Are small businesses generally receptive to the idea of disaster planning?

They are now. Small companies usually don’t have big IT budgets. But fortunately, the technology exists to make everything completely disaster-proof, and it’s gotten cheaper lately. For example, you can archive your email on the cloud for $7 or $8 a month per user. For a small business that relies on one server, $5,000 or so per year is enough to replicate that server at a second location, so that you can keep operating from that alternate place with minimal disruption. Before Sandy, small businesses with very tight IT budgets often didn’t think about any of this, but Sandy has taught us that it’s worth a bit of extra money to safeguard the continuity of your business.

What are you advising business owners to do?

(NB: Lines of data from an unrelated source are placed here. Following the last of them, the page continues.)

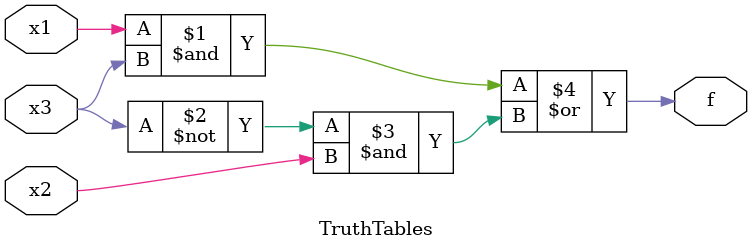
<source format=v>


module TruthTables
(
  input x3,
  input x2,
  input x1,
  output f
);

  assign f = x1 & x3 | ~x3 & x2;

endmodule


</source>
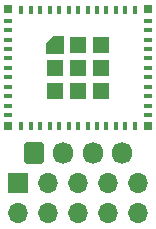
<source format=gbr>
%TF.GenerationSoftware,KiCad,Pcbnew,(6.0.2-0)*%
%TF.CreationDate,2022-03-04T13:45:09+00:00*%
%TF.ProjectId,Generic4,47656e65-7269-4633-942e-6b696361645f,1*%
%TF.SameCoordinates,Original*%
%TF.FileFunction,Soldermask,Top*%
%TF.FilePolarity,Negative*%
%FSLAX46Y46*%
G04 Gerber Fmt 4.6, Leading zero omitted, Abs format (unit mm)*
G04 Created by KiCad (PCBNEW (6.0.2-0)) date 2022-03-04 13:45:09*
%MOMM*%
%LPD*%
G01*
G04 APERTURE LIST*
G04 Aperture macros list*
%AMRoundRect*
0 Rectangle with rounded corners*
0 $1 Rounding radius*
0 $2 $3 $4 $5 $6 $7 $8 $9 X,Y pos of 4 corners*
0 Add a 4 corners polygon primitive as box body*
4,1,4,$2,$3,$4,$5,$6,$7,$8,$9,$2,$3,0*
0 Add four circle primitives for the rounded corners*
1,1,$1+$1,$2,$3*
1,1,$1+$1,$4,$5*
1,1,$1+$1,$6,$7*
1,1,$1+$1,$8,$9*
0 Add four rect primitives between the rounded corners*
20,1,$1+$1,$2,$3,$4,$5,0*
20,1,$1+$1,$4,$5,$6,$7,0*
20,1,$1+$1,$6,$7,$8,$9,0*
20,1,$1+$1,$8,$9,$2,$3,0*%
%AMOutline5P*
0 Free polygon, 5 corners , with rotation*
0 The origin of the aperture is its center*
0 number of corners: always 5*
0 $1 to $10 corner X, Y*
0 $11 Rotation angle, in degrees counterclockwise*
0 create outline with 5 corners*
4,1,5,$1,$2,$3,$4,$5,$6,$7,$8,$9,$10,$1,$2,$11*%
%AMOutline6P*
0 Free polygon, 6 corners , with rotation*
0 The origin of the aperture is its center*
0 number of corners: always 6*
0 $1 to $12 corner X, Y*
0 $13 Rotation angle, in degrees counterclockwise*
0 create outline with 6 corners*
4,1,6,$1,$2,$3,$4,$5,$6,$7,$8,$9,$10,$11,$12,$1,$2,$13*%
%AMOutline7P*
0 Free polygon, 7 corners , with rotation*
0 The origin of the aperture is its center*
0 number of corners: always 7*
0 $1 to $14 corner X, Y*
0 $15 Rotation angle, in degrees counterclockwise*
0 create outline with 7 corners*
4,1,7,$1,$2,$3,$4,$5,$6,$7,$8,$9,$10,$11,$12,$13,$14,$1,$2,$15*%
%AMOutline8P*
0 Free polygon, 8 corners , with rotation*
0 The origin of the aperture is its center*
0 number of corners: always 8*
0 $1 to $16 corner X, Y*
0 $17 Rotation angle, in degrees counterclockwise*
0 create outline with 8 corners*
4,1,8,$1,$2,$3,$4,$5,$6,$7,$8,$9,$10,$11,$12,$13,$14,$15,$16,$1,$2,$17*%
G04 Aperture macros list end*
%ADD10R,0.800000X0.400000*%
%ADD11R,0.400000X0.800000*%
%ADD12R,1.450000X1.450000*%
%ADD13Outline5P,-0.725000X0.130500X-0.130500X0.725000X0.725000X0.725000X0.725000X-0.725000X-0.725000X-0.725000X0.000000*%
%ADD14R,0.700000X0.700000*%
%ADD15RoundRect,0.250000X-0.600000X-0.675000X0.600000X-0.675000X0.600000X0.675000X-0.600000X0.675000X0*%
%ADD16O,1.700000X1.850000*%
%ADD17R,1.700000X1.700000*%
%ADD18O,1.700000X1.700000*%
G04 APERTURE END LIST*
D10*
%TO.C,U1*%
X94100000Y-40193250D03*
X94100000Y-40993250D03*
X94100000Y-41793250D03*
X94100000Y-42593250D03*
X94100000Y-43393250D03*
X94100000Y-44193250D03*
X94100000Y-44993250D03*
X94100000Y-45793250D03*
X94100000Y-46593250D03*
X94100000Y-47393250D03*
X94100000Y-48193250D03*
D11*
X95200000Y-49093250D03*
X96000000Y-49093250D03*
X96800000Y-49093250D03*
X97600000Y-49093250D03*
X98400000Y-49093250D03*
X99200000Y-49093250D03*
X100000000Y-49093250D03*
X100800000Y-49093250D03*
X101600000Y-49093250D03*
X102400000Y-49093250D03*
X103200000Y-49093250D03*
X104000000Y-49093250D03*
X104800000Y-49093250D03*
D10*
X105900000Y-48193250D03*
X105900000Y-47393250D03*
X105900000Y-46593250D03*
X105900000Y-45793250D03*
X105900000Y-44993250D03*
X105900000Y-44193250D03*
X105900000Y-43393250D03*
X105900000Y-42593250D03*
X105900000Y-41793250D03*
X105900000Y-40993250D03*
X105900000Y-40193250D03*
D11*
X104800000Y-39293250D03*
X104000000Y-39293250D03*
X103200000Y-39293250D03*
X102400000Y-39293250D03*
X101600000Y-39293250D03*
X100800000Y-39293250D03*
X100000000Y-39293250D03*
X99200000Y-39293250D03*
X98400000Y-39293250D03*
X97600000Y-39293250D03*
X96800000Y-39293250D03*
X96000000Y-39293250D03*
X95200000Y-39293250D03*
D12*
X100000000Y-44193250D03*
D13*
X98025000Y-42218250D03*
D12*
X100000000Y-46168250D03*
X98025000Y-44193250D03*
X101975000Y-42218250D03*
X98025000Y-46168250D03*
X101975000Y-44193250D03*
X100000000Y-42218250D03*
X101975000Y-46168250D03*
D14*
X105950000Y-39243250D03*
X105950000Y-49143250D03*
X94050000Y-49143250D03*
X94050000Y-39243250D03*
%TD*%
D15*
%TO.C,J2*%
X96250000Y-51440000D03*
D16*
X98750000Y-51440000D03*
X101250000Y-51440000D03*
X103750000Y-51440000D03*
%TD*%
D17*
%TO.C,J1*%
X94925000Y-53980000D03*
D18*
X94925000Y-56520000D03*
X97465000Y-53980000D03*
X97465000Y-56520000D03*
X100005000Y-53980000D03*
X100005000Y-56520000D03*
X102545000Y-53980000D03*
X102545000Y-56520000D03*
X105085000Y-53980000D03*
X105085000Y-56520000D03*
%TD*%
M02*

</source>
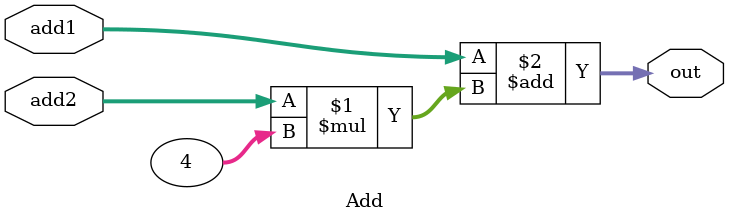
<source format=v>
`timescale 1ns / 1ps


module Add( add1, add2, out);
    input [31:0] add1, add2;
    output  [31:0]  out;
    assign out = add1 + add2 * 4;
endmodule

</source>
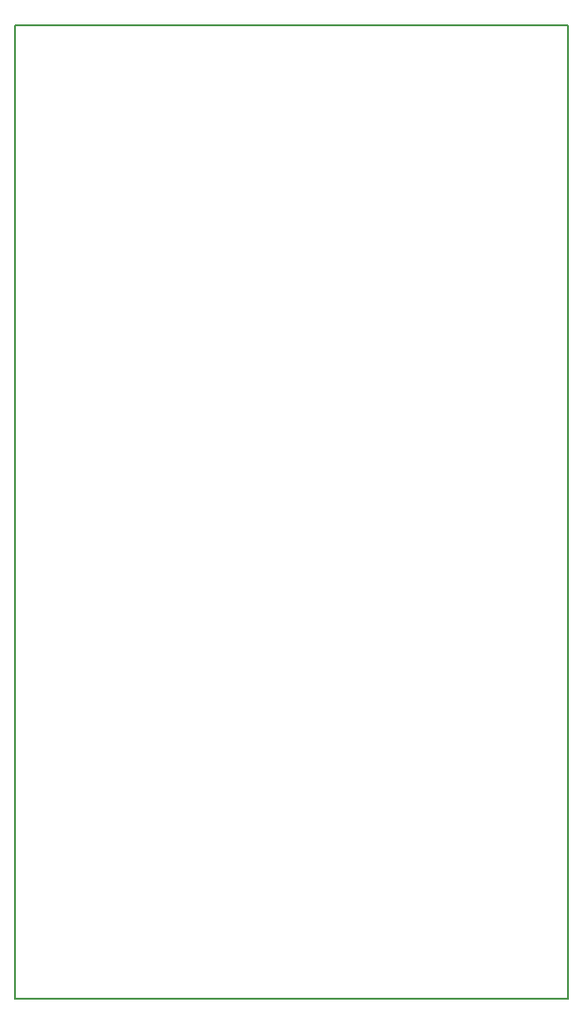
<source format=gm1>
G04 Layer_Color=16711935*
%FSLAX44Y44*%
%MOMM*%
G71*
G01*
G75*
%ADD21C,0.2000*%
D21*
X0Y880000D02*
X500000D01*
X0Y0D02*
Y880000D01*
X500000Y0D02*
Y880000D01*
X0Y0D02*
X500000D01*
M02*

</source>
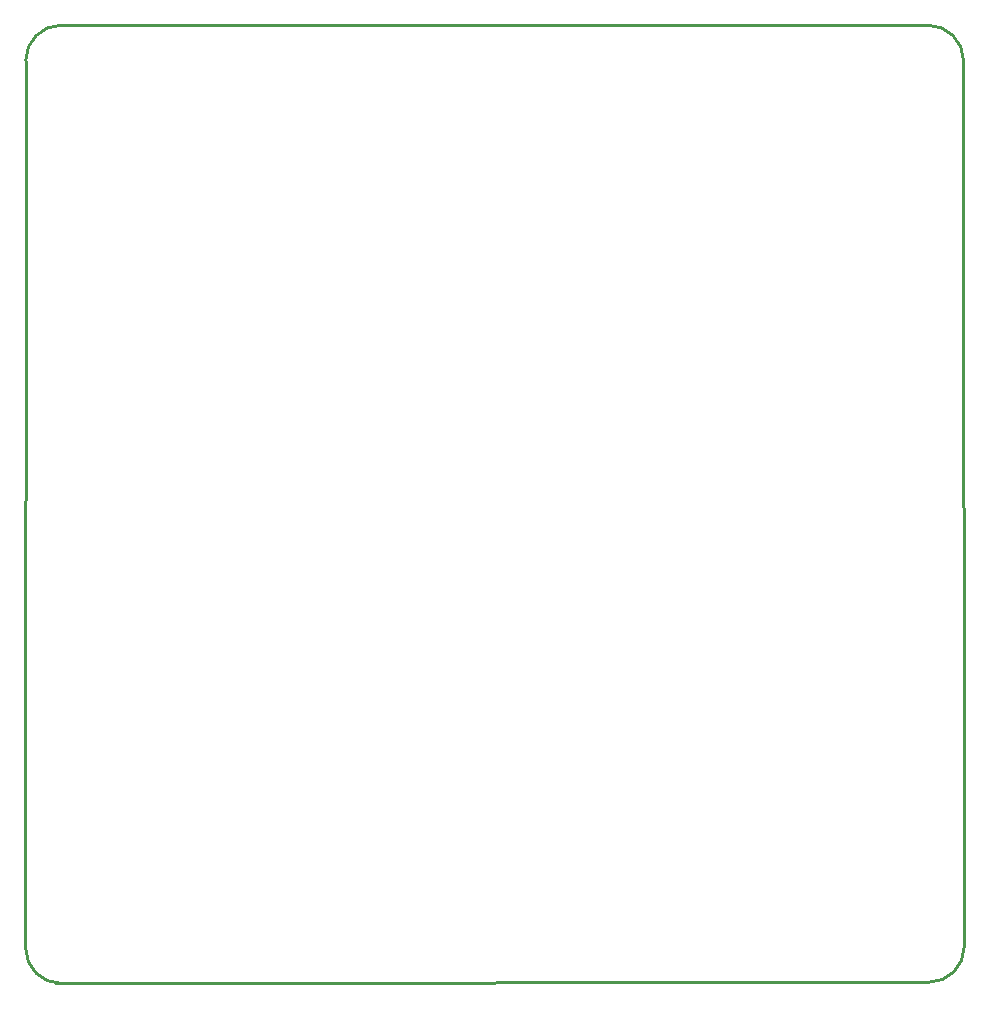
<source format=gko>
G04 Layer: BoardOutline*
G04 EasyEDA v6.2.46, 2019-11-12T10:27:12+01:00*
G04 201d7097f1e54f75af69d8895503a090,f684c74a6e3d460ab4b866ead519826c,10*
G04 Gerber Generator version 0.2*
G04 Scale: 100 percent, Rotated: No, Reflected: No *
G04 Dimensions in inches *
G04 leading zeros omitted , absolute positions ,2 integer and 4 decimal *
%FSLAX24Y24*%
%MOIN*%
G90*
G70D02*

%ADD10C,0.010000*%
G54D10*
G01X18Y30758D02*
G01X0Y1200D01*
G75*
G01X19Y1181D02*
G03X1200Y0I1181J0D01*
G01*
G01X1000Y20D02*
G01X30128Y40D01*
G75*
G01X30128Y40D02*
G03X31309Y1221I0J1181D01*
G01*
G01X31300Y1240D02*
G01X31280Y30720D01*
G75*
G01X31281Y30759D02*
G03X30100Y31940I-1181J0D01*
G01*
G01X30100Y31940D02*
G01X1200Y31940D01*
G75*
G01X1200Y31940D02*
G03X19Y30759I0J-1181D01*
G01*

%LPD*%
M00*
M02*

</source>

One problem with this storm was that the power was out for so many days. It’s never been out for so long before. Even Verizon had so many issues this time—lots of companies were completely cut off from their phones, Internet, everything. And that may never happen again, but what if it does? One solution we recommend is to get set up with a wireless router as a backup. For instance, [4G wireless Internet provider] Clear.com is inexpensive and, after Sandy, clients of ours who had it found that it worked when nothing else did.

Any other advice?

Yes. Once you have a disaster plan in place, don’t just forget about it. Do quarterly testing. Conducting a disaster drill on a regular basis will help you make sure everything is working and will be there for you when you need it.